What you will do: Rewrite the listing from its first line through the line containing "अपने क्रिप्टो निवेश", with "Подробнее" replaced by "Узнать больше" and everything else left unchanged.

Records shown Start Marker

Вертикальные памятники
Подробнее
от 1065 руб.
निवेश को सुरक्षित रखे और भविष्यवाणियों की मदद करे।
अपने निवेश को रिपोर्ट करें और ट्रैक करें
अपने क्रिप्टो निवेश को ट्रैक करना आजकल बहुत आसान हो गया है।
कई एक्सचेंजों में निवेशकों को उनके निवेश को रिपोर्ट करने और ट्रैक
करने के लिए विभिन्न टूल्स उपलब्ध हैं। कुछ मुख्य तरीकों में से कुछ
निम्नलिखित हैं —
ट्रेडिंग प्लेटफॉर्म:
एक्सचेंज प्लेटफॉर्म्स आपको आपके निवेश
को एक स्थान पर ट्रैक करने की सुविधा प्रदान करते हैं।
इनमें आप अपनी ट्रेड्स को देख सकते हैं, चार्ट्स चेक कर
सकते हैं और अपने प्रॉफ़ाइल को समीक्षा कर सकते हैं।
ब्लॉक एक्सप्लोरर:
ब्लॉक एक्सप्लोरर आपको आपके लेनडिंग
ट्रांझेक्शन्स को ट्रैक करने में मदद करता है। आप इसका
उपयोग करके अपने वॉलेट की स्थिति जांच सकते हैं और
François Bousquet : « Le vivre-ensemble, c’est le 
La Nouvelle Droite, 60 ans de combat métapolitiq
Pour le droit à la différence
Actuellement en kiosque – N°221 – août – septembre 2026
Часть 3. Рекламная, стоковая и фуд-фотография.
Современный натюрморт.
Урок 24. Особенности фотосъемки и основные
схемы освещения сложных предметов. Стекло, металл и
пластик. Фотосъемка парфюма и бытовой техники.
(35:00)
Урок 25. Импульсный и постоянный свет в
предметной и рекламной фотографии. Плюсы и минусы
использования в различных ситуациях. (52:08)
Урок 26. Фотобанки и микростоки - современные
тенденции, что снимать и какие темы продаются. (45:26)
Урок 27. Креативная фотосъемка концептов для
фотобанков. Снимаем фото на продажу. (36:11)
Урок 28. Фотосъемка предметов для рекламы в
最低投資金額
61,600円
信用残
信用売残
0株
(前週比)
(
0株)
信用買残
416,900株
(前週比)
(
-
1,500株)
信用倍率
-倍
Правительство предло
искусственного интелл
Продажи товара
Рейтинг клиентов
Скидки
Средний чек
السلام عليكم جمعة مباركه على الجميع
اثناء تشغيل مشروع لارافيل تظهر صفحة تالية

Records shown End Marker

Solution for this task:
Вертикальные памятники
Узнать больше
от 1065 руб.
निवेश को सुरक्षित रखे और भविष्यवाणियों की मदद करे।
अपने निवेश को रिपोर्ट करें और ट्रैक करें
अपने क्रिप्टो निवेश को ट्रैक करना आजकल बहुत आसान हो गया है।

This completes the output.